Yea it’s a 7speed. Haven’t really needed much more at moment. And thank you as well.


----------



## mack_turtle (Jan 6, 2009)

is it this exact bike? Co-op Cycles DRT 1.1 Bike | REI Co-op
12-32 7-speed sounds like a cassette, but it's possible that it's a freewheel. 

if it's a cassette, you can upgrade, but you'll need a new cassette, chain, and shifter to start. Microshift makes the Acolyte group, which has eight speeds and a clutch of some sort. it appears that you can upgrade your whole drivetrain like that for less than $100, assuming you have the tools to do it. you probably need tools to access the cassette and a chain tool, plus some hex wrenches that you should already have.


----------



## Funoutside (Jul 17, 2019)

Microshift advent 9 should be a similar price to the Acolyte & has a clutch. I hear it's a step up from the 8spd.


----------



## richj8990 (Apr 4, 2017)

Funoutside said:


> Microshift advent 9 should be a similar price to the Acolyte & has a clutch.

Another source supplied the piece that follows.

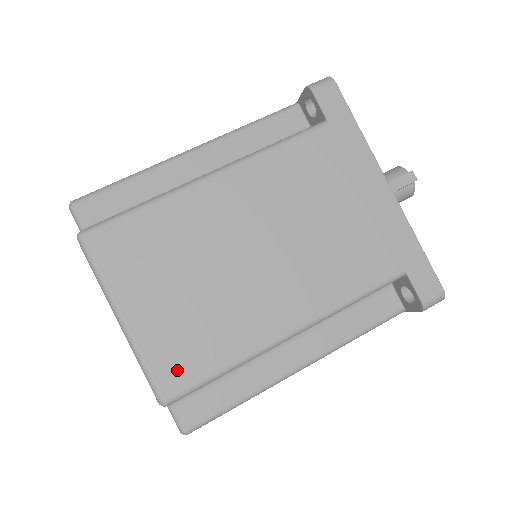
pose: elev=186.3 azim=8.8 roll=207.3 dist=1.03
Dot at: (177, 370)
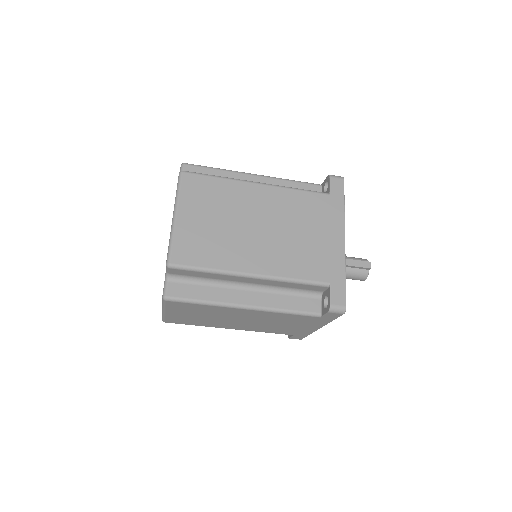
Dot at: (186, 254)
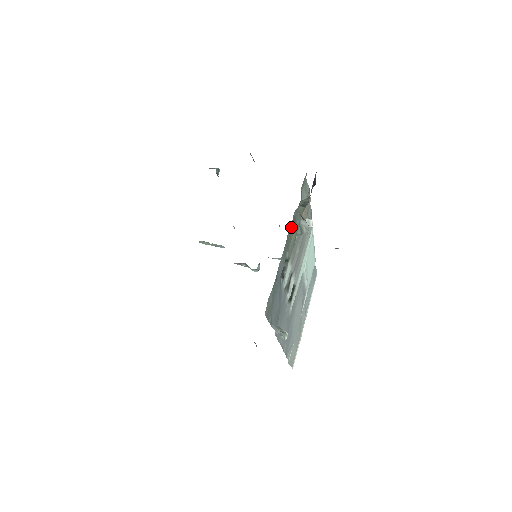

I hear it's a step up from the 8spd.


Before you do anything, make sure you have a 12-32t cassette in back and not a freewheel. Can you take a picture of the 7 gears in the back? We'll know quickly if it's a freewheel or not. You can also type in Shimano 12-32t cassette and then freewheel and look at the images online to tell the difference. The cassette will look like it has more space between the cogs. The freewheels unless they are from Sunrace or DNP are almost always grey or copper colored. The cassettes are usually silver or black. You _will_ notice the color difference between silver and gray. If you have a freewheel, you can't do the 1x conversion because you can't put on a real cassette that has more range. You have to get a new rear wheel that has a freehub instead of a threaded hub, those start at about $60-80 for a QR one. Next thing you know you are going to spend over $300 for the conversion...as long as you are OK with that.

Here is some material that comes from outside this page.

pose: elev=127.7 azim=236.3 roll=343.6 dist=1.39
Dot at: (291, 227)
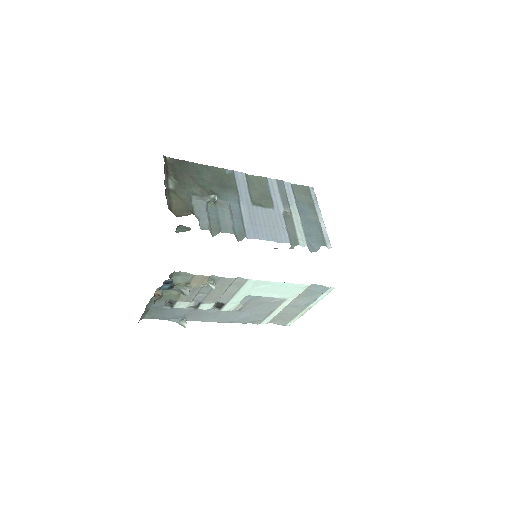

Also remember that if you get the Microshift 9-speed stuff, the main three components must be from them: the shifter, the rear derailleur, and the cassette; only the chain and crankset can be different. A lot of people on other sites said they tried to mix and match the Microshift stuff with other drivetrain components and it didn't work, I assume because the shifter and RD have a very specific pull ratio; not sure why a different cassette would not work though. 

Otherwise, 10-speed is a tiny bit cheaper than 11-speed. Shifter $40-50, RD can vary a lot in price, maybe $50-100, cassette $100-150, make sure it's 10-50t and you may need a derailleur extender, some cheap ones go for around $20. On a QR frame I've noticed that they often don't fit like they do on a more modern frame, so the bike shop may need to shave down your hanger (don't try that yourself). If you do 11-speed with a Shimano M5100 RD, you will not need an extender (thank god) so I think just forgetting 9 or 10 speed and doing 11 makes more sense. 

All that's a decent chunk of change to spend on a bike that retails for $600, again depending on if you need a freehub-based rear wheel or not. But hey it's got hydraulic brakes, tires actually look OK. So it's probably worth upgrading if you really like the bike. You can later do an air fork conversion for $250-300 plus maybe $50 bike shop labor --- personally that's going to help a lot more than 3x to 1x but that's just me, others will say to change the drivetrain first.


----------